--- START Input for this task ---

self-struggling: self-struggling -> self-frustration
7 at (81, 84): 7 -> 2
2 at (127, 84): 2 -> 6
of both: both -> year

--- END Input for this task ---
--- START Input for this task ---

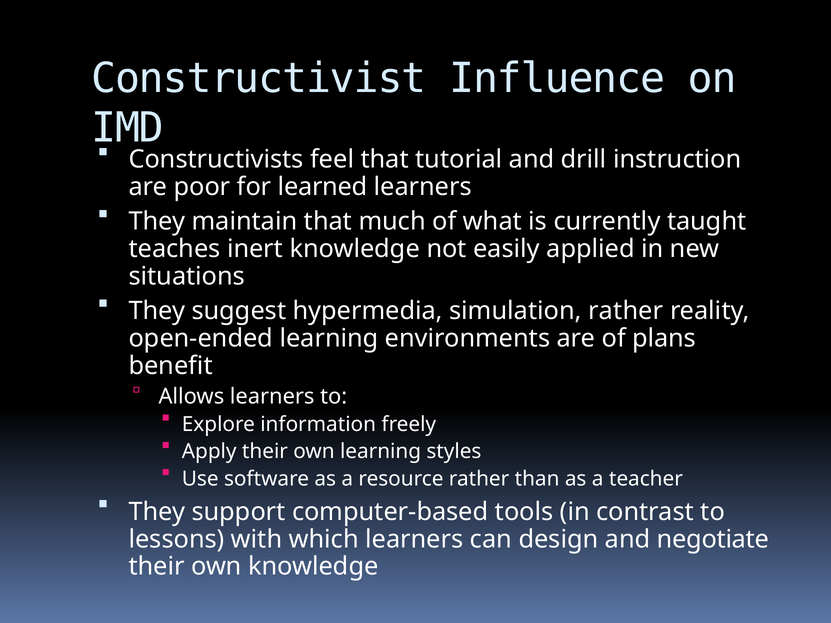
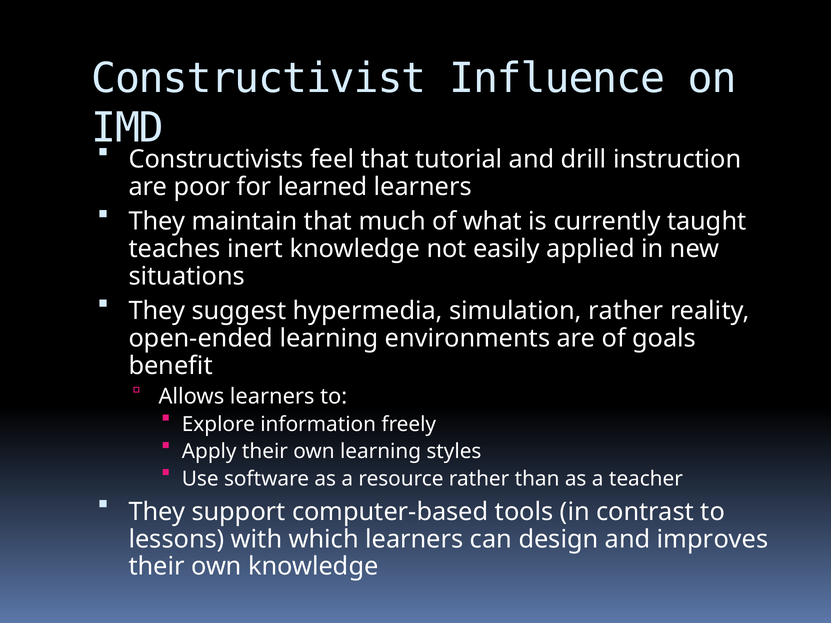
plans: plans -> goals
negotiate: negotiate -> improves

--- END Input for this task ---

Reproduce the entries verbatim from the line containing "plans: plans -> goals" through the line containing "negotiate: negotiate -> improves", including both of those lines.

Finished exercise:
plans: plans -> goals
negotiate: negotiate -> improves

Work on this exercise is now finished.